2.4 | Ensembles of alternative conformations.
Following the success of deep-learning methods for single structures, it
is increasingly important to assess methods for predicting ensembles of
alternative conformations. While deep learning and other methods have
the potential to generate ensembles in some circumstances, these
abilities have never been rigorously tested. In CASP15, we made a first
attempt to include this category. For CASP purposes, we categorize
ensembles 8 as: (1)
cases where a macromolecule populates multiple conformations under the
same environmental and chemical conditions (including intrinsically
disordered proteins or parts of proteins; vibrational motion; local
alternative conformations; ‘ghost’ conformations which are present at
low level but are dominant in other conditions; and folding
intermediates.). (2) Cases where a macromolecule adopts different
conformations in response to environment or chemical change (ligand
binding; macromolecular complex formation; post-translational
modification; mutations; and crystal, pH and other environmental
changes). A third category of ensembles we consider is the set of
conformations consistent with the experimental data. The latter is an
increasingly important category both because of the now common high
accuracy of the computed structures and the inclusion of lower
resolution data in CASP.
Targets for alternative conformers do not require separate prediction
formats as they are 3D structures routinely processed in CASP, but they
do require a mechanism for submitting multiple models. In CASP15, this
need was handled in two different ways. In some cases, different
alternative conformations were treated as separate targets. In
particular,
- two targets were assigned for modeling an isocyanide hydratase
represented by a wild-type structure (target T1110) and its one-point
mutant T1109, where amino acid D183 was changed to A183,
- two targets (R1107 and R1108) were assigned for modeling human and
chimpanzee CPEB3 ribozymes, which differ by a single nucleic acid A30
(human) → G30 (chimpanzee),
- two pairs of targets (TR1189 and TR1190) were assigned for modeling
complexes of the metabolite repressor protein (RsmA) and a non-coding
RNA (RsmZ).
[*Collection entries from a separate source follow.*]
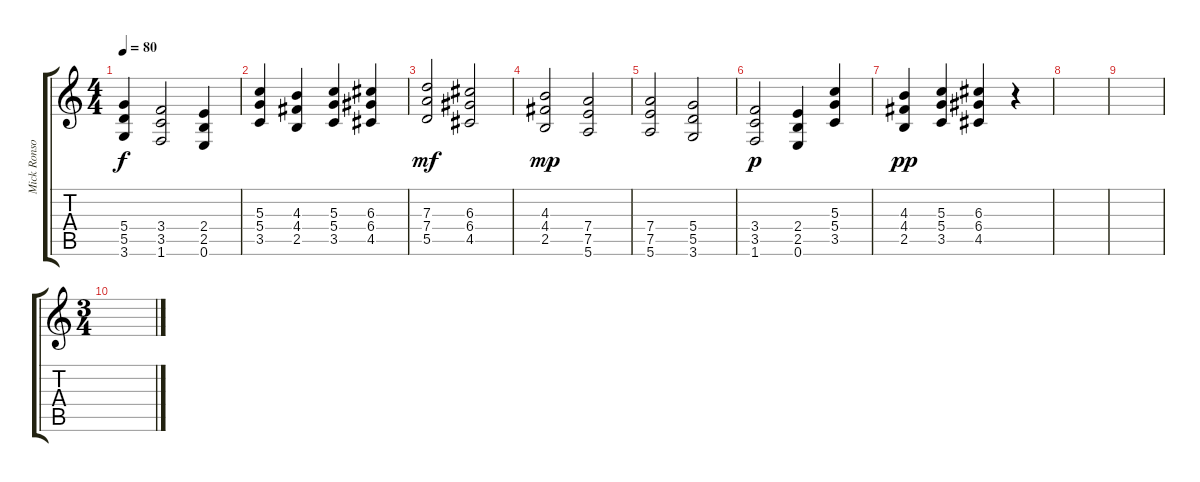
\track ("Mick Ronson" "Mick Ronso") {instrument overdrivenguitar}
\staff {score tabs}
\tuning (E4 B3 G3 D3 A2 E2) {hide}
\ts (4 4)
\tempo 80
\clef g2
\ks c
(5.4{t} 5.5{t} 3.6{t}).4{dy f} (3.4 3.5 1.6).2 (2.4 2.5 0.6).4 |
(5.3 5.4 3.5).4 (4.3 4.4 2.5).4 (5.3 5.4 3.5).4 (6.3 6.4 4.5).4 |
(7.3 7.4 5.5).2{dy mf} (6.3 6.4 4.5).2 |
(4.3 4.4 2.5).2{dy mp} (7.4 7.5 5.6).2 |
(7.4 7.5 5.6).2 (5.4 5.5 3.6).2 |
(3.4 3.5 1.6).2{dy p} (2.4 2.5 0.6).4 (5.3 5.4 3.5).4 |
(4.3 4.4 2.5).4{dy pp} (5.3 5.4 3.5).4 (6.3 6.4 4.5).4 r.4 |
|
|
\ts (3 4)
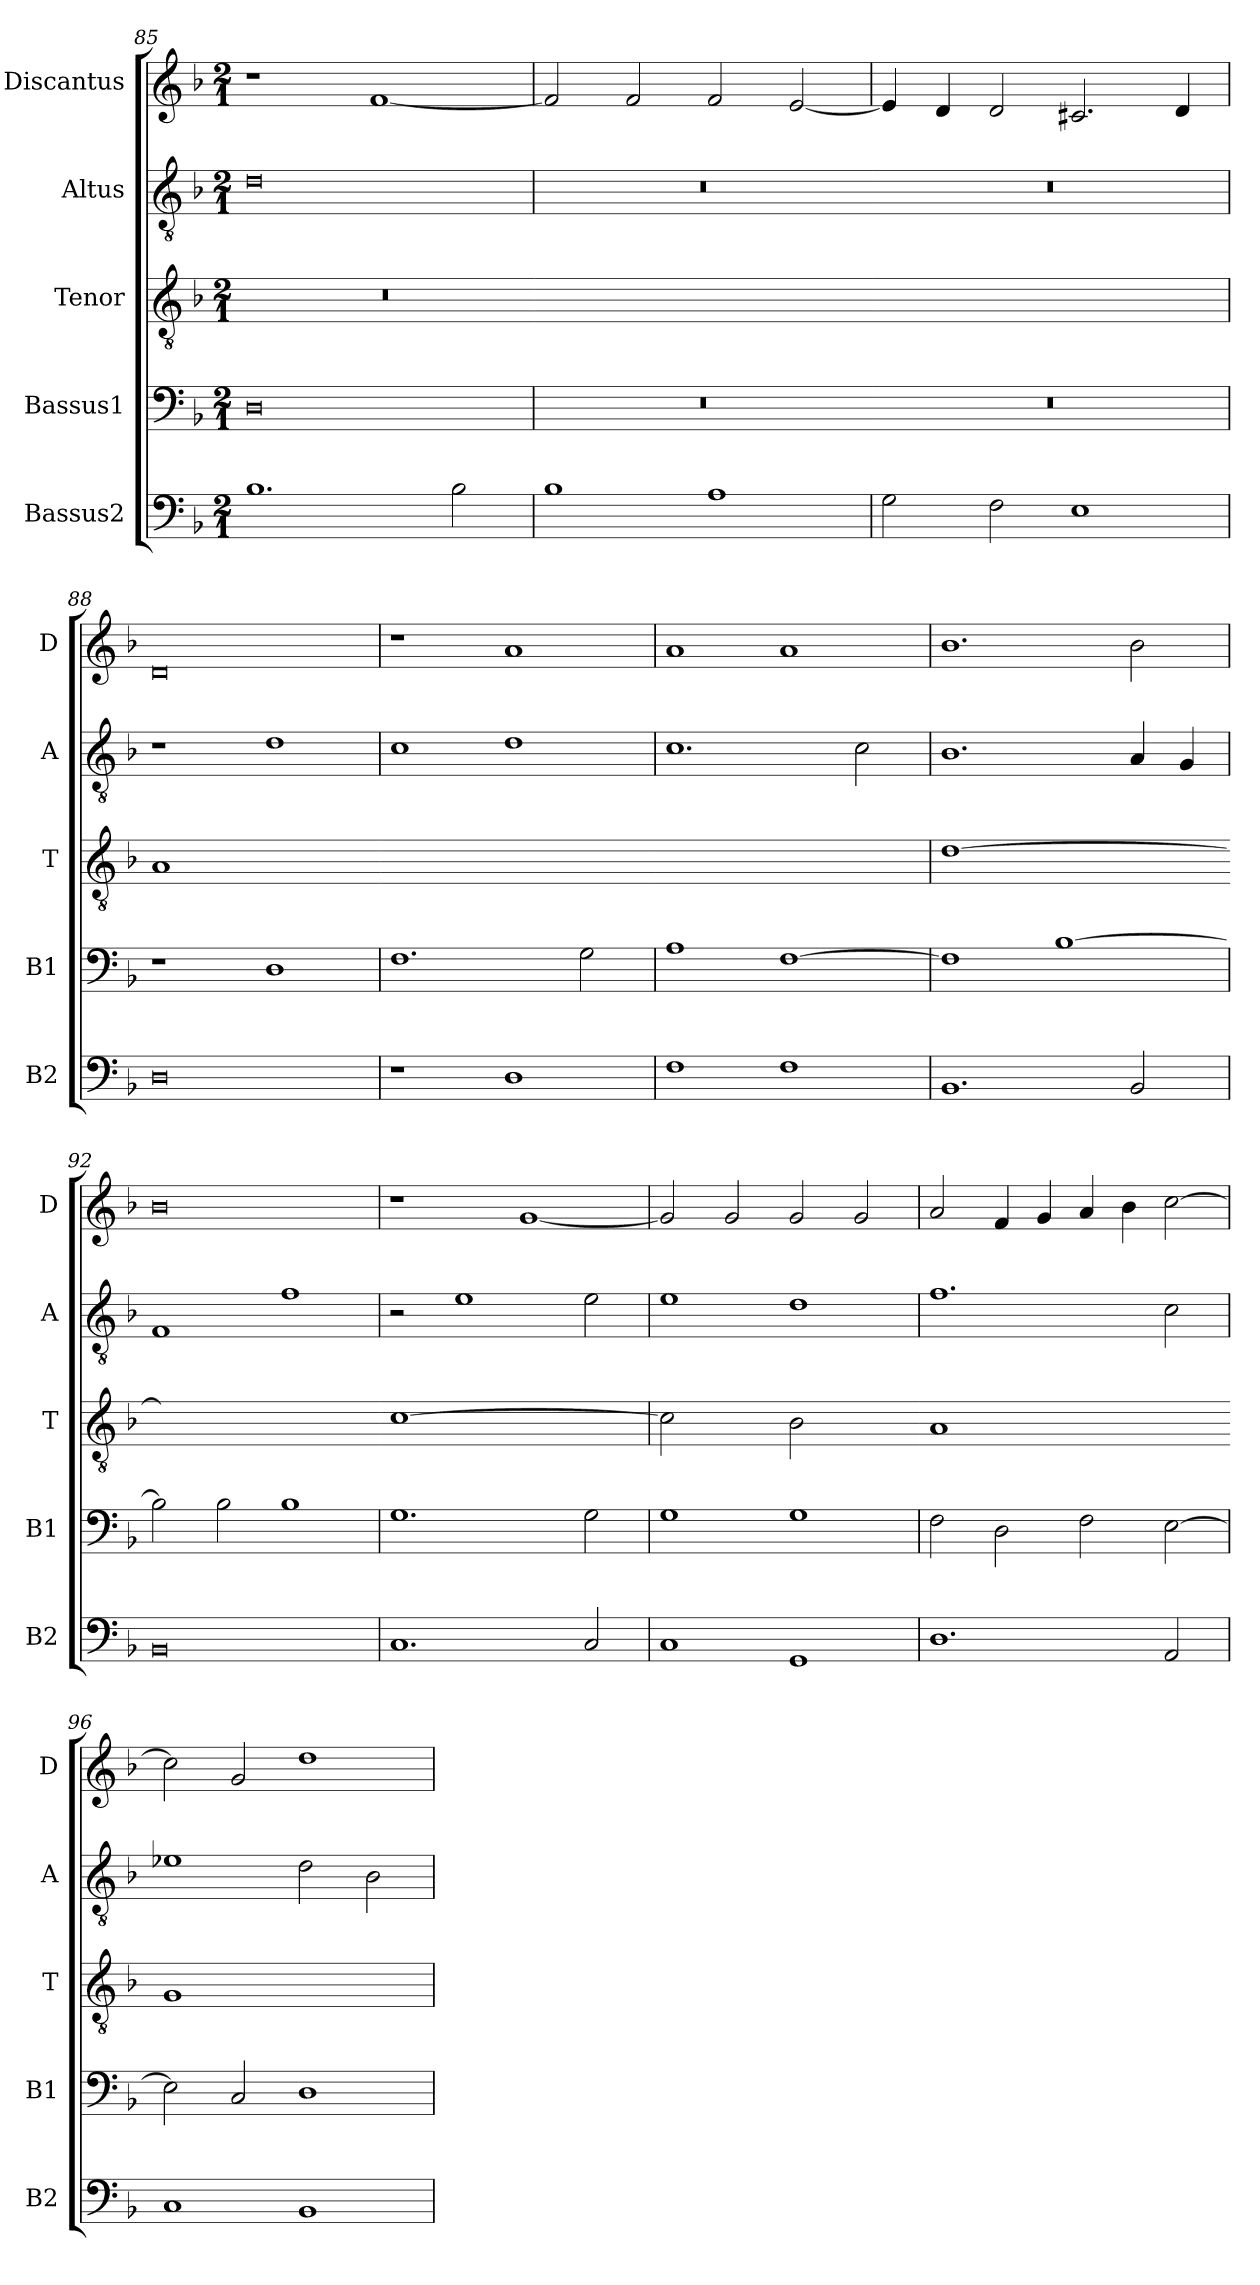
**kern	**kern	**kern	**kern	**kern
*part5	*part4	*part3	*part2	*part1
*staff5	*staff4	*staff3	*staff2	*staff1
*I"Bassus2	*I"Bassus1	*I"Tenor	*I"Altus	*I"Discantus
*I'B2	*I'B1	*I'T	*I'A	*I'D
*clefF4	*clefF4	*clefGv2	*clefGv2	*clefG2
*k[b-]	*k[b-]	*k[b-]	*k[b-]	*k[b-]
*M2/1	*M2/1	*M2/1	*M2/1	*M2/1
=85	=85	=85	=85	=85
!	!	!LO:N:vis=1	!	!
1.B-	0D	0r	0d	1r
.	.	.	.	[1f
2B-\	.	.	.	.
=86	=86	=86-	=86	=86
!	!	!LO:N:vis=1	!	!
1B-	0r	0ryy	0r	2f/]
.	.	.	.	2f/
1A	.	.	.	2f/
.	.	.	.	[2e/
=87	=87	=87-	=87	=87
!	!	!LO:N:vis=1	!	!
2G\	0r	0ryy	0r	4e/]
.	.	.	.	4d/
2F\	.	.	.	2d/
1E	.	.	.	2.c#X/
.	.	.	.	4d/
=88	=88	=88	=88	=88
!	!	!LO:N:vis=1	!	!
0D	1r	[y0A	1r	0d
.	1D	.	1d	.
=89	=89	=89-	=89	=89
!	!	!LO:N:vis=1	!	!
1r	1.F	0Ayy_	1c	1r
1D	.	.	1d	1a
.	2G\	.	.	.
=90	=90	=90-	=90	=90
!	!	!LO:N:vis=1	!	!
1F	1A	0Ayy]	1.c	1a
1F	[1F	.	.	1a
.	.	.	2c\	.
=91	=91	=91	=91	=91
!	!	!LO:N:vis=1	!	!
1.BB-	1F]	[0d	1.B-	1.b-
.	[1B-	.	.	.
2BB-/	.	.	4A/	2b-\
.	.	.	4G/	.
=92	=92	=92-	=92	=92
!	!	!LO:N:vis=1	!	!
0BB-	2B-\]	0dyy]	1F	0b-
.	2B-\	.	.	.
.	1B-	.	1f	.
=93	=93	=93-	=93	=93
!	!	!LO:N:vis=1	!	!
1.C	1.G	[0c	2r	1r
.	.	.	1e	.
.	.	.	.	[1g
2C/	2G\	.	2e\	.
=94	=94	=94	=94	=94
!	!	!LO:N:vis=2	!	!
1C	1G	1c]	1e	2g/]
.	.	.	.	2g/
!	!	!LO:N:vis=2	!	!
1GG	1G	1B-	1d	2g/
.	.	.	.	2g/
=95	=95	=95-	=95	=95
!	!	!LO:N:vis=1	!	!
1.D	2F\	0A	1.f	2a/
.	2D\	.	.	4f/
.	.	.	.	4g/
.	2F\	.	.	4a/
.	.	.	.	4b-\
2AA/	[2E\	.	2c\	[2cc\
=96	=96	=96-	=96	=96
!	!	!LO:N:vis=1	!	!
1C	2E\]	0G	1e-X	2cc\]
.	2C/	.	.	2g/
1BB-	1D	.	2d\	1dd
.	.	.	2B-\	.
=	=	=	=	=
*-	*-	*-	*-	*-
Both complexes contain one RNA molecule but different
number of protein molecules (6 in TR1189 and 4 in TR1190),
- five targets (T1158v0-v4) were assigned for modeling a type IV ABC
transporter, where five different conformations have been observed,
depending on environmental conditions (ligand binding).
In other cases, participants were encouraged to submit multiple
conformers using the standard CASP five models target format. This
approach was used for
- three kinases (CASP targets T1195-T1197), each of which has two to
three sets of experimental coordinates representing different
conformations,
- the Holliday Junction complexes (targets T1170, H1171, H1172), some
subunits of which are deformed due to the contact with DNA and other
protein molecules in the complex,
- RNA origami target R1138, which was solved in a kinetically trapped
young state and the mature state,
- SL5 domain of the RNA betacoronavirus structure BtCoV-HKU (CASP target
R1156), where one of the helices accepted multiple relative
conformations with respect to the remainder of the structure.